■ PROBLEM TO WORK ON:
Pick out each line in the listing below that contains the word "form", and copy those lines in order.

■ DATA EXTRACTS:
=== Begin Enclosure ===

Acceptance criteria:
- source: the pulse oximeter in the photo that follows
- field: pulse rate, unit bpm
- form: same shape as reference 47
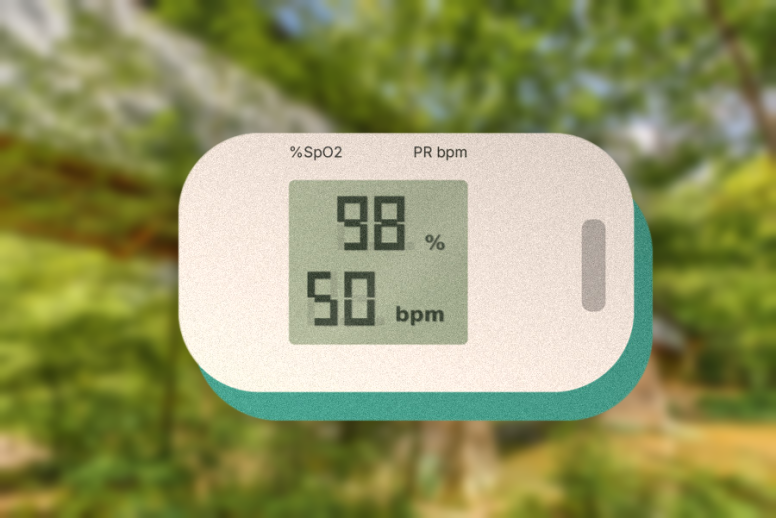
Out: 50
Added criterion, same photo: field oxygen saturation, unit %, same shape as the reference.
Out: 98
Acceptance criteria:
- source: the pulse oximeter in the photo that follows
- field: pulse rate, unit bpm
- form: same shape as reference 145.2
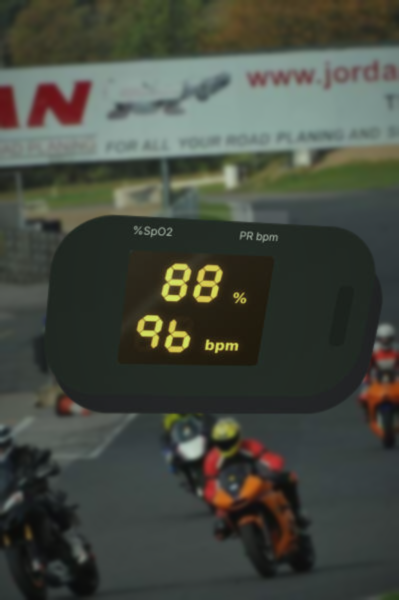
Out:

=== End Enclosure ===

■ RESULT OF THIS TASK:
- form: same shape as reference 47
- form: same shape as reference 145.2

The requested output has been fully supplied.